As outlined at trial, the vote fraud scheme infected not only the actual voting process in November, but also the voter registration process preceding the election. Several persons, including the defendant Cusack, falsely registered to vote by claiming to reside at addresses within the precinct when they actually resided elsewhere. The actual residents at these addresses were asked to place name-tags on their doors that bore the names of the non-resident registrants. The defendants, and several others acting under their direction, also participated in a canvass of the precinct …. Although the canvass disclosed that a number of persons who were registered to vote in the precinct had died, moved away, or for some other reason had become ineligible to vote, these persons were not struck from the list of eligible voters. Finally, on election day the defendants, either personally or by acting through others, caused numerous false ballots to be cast for the straight Democratic ticket.
[T]he U.S. Attorney in Chicago at the time, Daniel Webb, estimated that at least 100,000 fraudulent votes (10 percent of all votes in the city) had been cast. Sixty-five individuals were indicted for federal election crimes, and all but two (one found incompetent to stand trial and another who died) were convicted.
Update: Some commenters complain that the 1982 example is irrelevant to Lithwick’s claim, because it is modified by “present-day.”
Present-day examples include 2007 cases in Hoboken, NJ, Noxubee, MS, and King County, WA—not to mention the unprosecuted voter fraud in Washington state in 2004, which affected the gubernatorial election. There may be many more examples, except Democrats are using lawsuits to block attempts to compare voter rolls with addresses.

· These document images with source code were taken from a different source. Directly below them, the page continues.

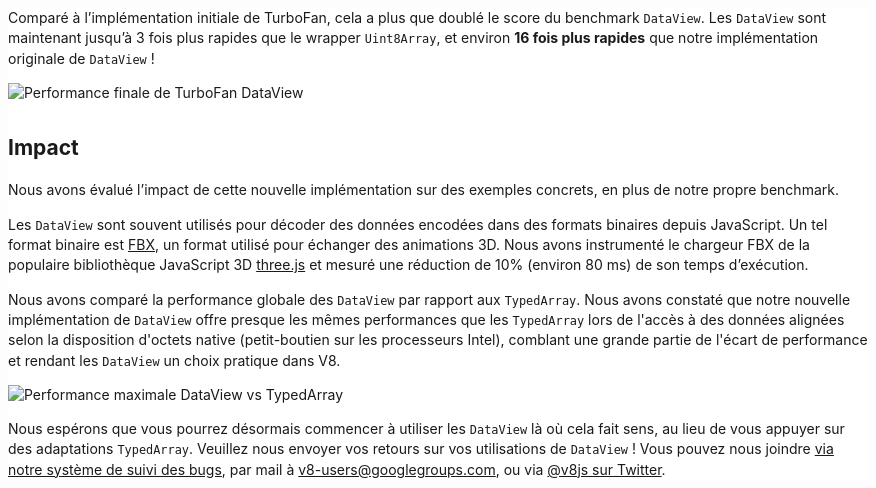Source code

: Comparé à l’implémentation initiale de TurboFan, cela a plus que doublé le score du benchmark `DataView`. Les `DataView` sont maintenant jusqu’à 3 fois plus rapides que le wrapper `Uint8Array`, et environ **16 fois plus rapides** que notre implémentation originale de `DataView` !

![Performance finale de TurboFan `DataView`](/_img/dataview/dataview-turbofan-final.svg)

## Impact

Nous avons évalué l’impact de cette nouvelle implémentation sur des exemples concrets, en plus de notre propre benchmark.

Les `DataView` sont souvent utilisés pour décoder des données encodées dans des formats binaires depuis JavaScript. Un tel format binaire est [FBX](https://en.wikipedia.org/wiki/FBX), un format utilisé pour échanger des animations 3D. Nous avons instrumenté le chargeur FBX de la populaire bibliothèque JavaScript 3D [three.js](https://threejs.org/) et mesuré une réduction de 10% (environ 80 ms) de son temps d’exécution.

Nous avons comparé la performance globale des `DataView` par rapport aux `TypedArray`. Nous avons constaté que notre nouvelle implémentation de `DataView` offre presque les mêmes performances que les `TypedArray` lors de l'accès à des données alignées selon la disposition d'octets native (petit-boutien sur les processeurs Intel), comblant une grande partie de l'écart de performance et rendant les `DataView` un choix pratique dans V8.

![Performance maximale `DataView` vs `TypedArray`](/_img/dataview/dataview-vs-typedarray.svg)

Nous espérons que vous pourrez désormais commencer à utiliser les `DataView` là où cela fait sens, au lieu de vous appuyer sur des adaptations `TypedArray`. Veuillez nous envoyer vos retours sur vos utilisations de `DataView` ! Vous pouvez nous joindre [via notre système de suivi des bugs](https://crbug.com/v8/new), par mail à v8-users@googlegroups.com, ou via [@v8js sur Twitter](https://twitter.com/v8js).
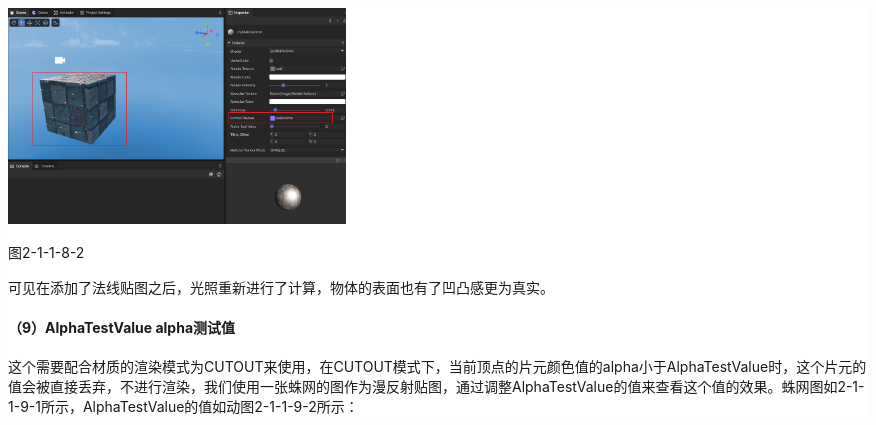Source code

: <img src="img/2-1-1-8-2.png" style="zoom:33%;" /> 

图2-1-1-8-2

可见在添加了法线贴图之后，光照重新进行了计算，物体的表面也有了凹凸感更为真实。

#### （9）AlphaTestValue alpha测试值

这个需要配合材质的渲染模式为CUTOUT来使用，在CUTOUT模式下，当前顶点的片元颜色值的alpha小于AlphaTestValue时，这个片元的值会被直接丢弃，不进行渲染，我们使用一张蛛网的图作为漫反射贴图，通过调整AlphaTestValue的值来查看这个值的效果。蛛网图如2-1-1-9-1所示，AlphaTestValue的值如动图2-1-1-9-2所示：

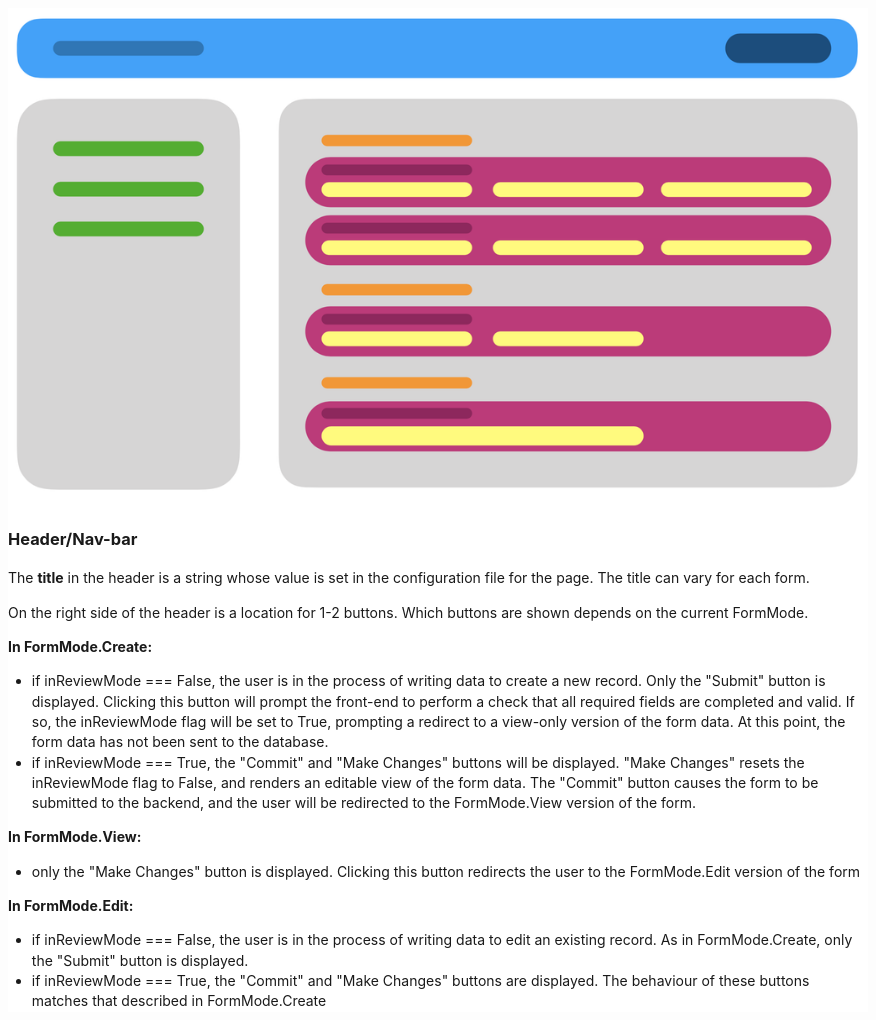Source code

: ![main-overview](documentation/images/main_overview.png)

### Header/Nav-bar

The **title** in the header is a string whose value is set in the configuration file for the page. The title can vary for each form.

On the right side of the header is a location for 1-2 buttons. Which buttons are shown depends on the current FormMode.

**In FormMode.Create:**
 - if inReviewMode === False, the user is in the process of writing data to create a new record. Only the "Submit" button is displayed. Clicking this button will prompt the front-end to perform a check that all required fields are completed and valid. If so, the inReviewMode flag will be set to True, prompting a redirect to a view-only version of the form data. At this point, the form data has not been sent to the database.
 - if inReviewMode === True, the "Commit" and "Make Changes" buttons will be displayed. "Make Changes" resets the inReviewMode flag to False, and renders an editable view of the form data. The "Commit" button causes the form to be submitted to the backend, and the user will be redirected to the FormMode.View version of the form.


**In FormMode.View:**
- only the "Make Changes" button is displayed. Clicking this button redirects the user to the FormMode.Edit version of the form

**In FormMode.Edit:**
- if inReviewMode === False, the user is in the process of writing data to edit an existing record. As in FormMode.Create, only the "Submit" button is displayed.
- if inReviewMode === True, the "Commit" and "Make Changes" buttons are displayed. The behaviour of these buttons matches that described in FormMode.Create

Lithwick’s argument against present-day voter fraud is that there are very few prosecutions, and that therefore prevention measures are not needed. This is akin to arguing that, because very few people are ticketed for running red lights, there is no need for traffic signals. If there’s less voter fraud today, it’s in large part because of the prosecutions in the 1980s. Given Senator Obama’s appalling block on the van Spakovsky nomination to the FEC, and the liberal activism against preventing vote fraud, one worries that an Obama Justice Department will cease prosecuting voter fraud, and that there will be a return to the bad old days, in which case 1980s examples from when the DOJ first started prosecuting vote fraud are quite relevant.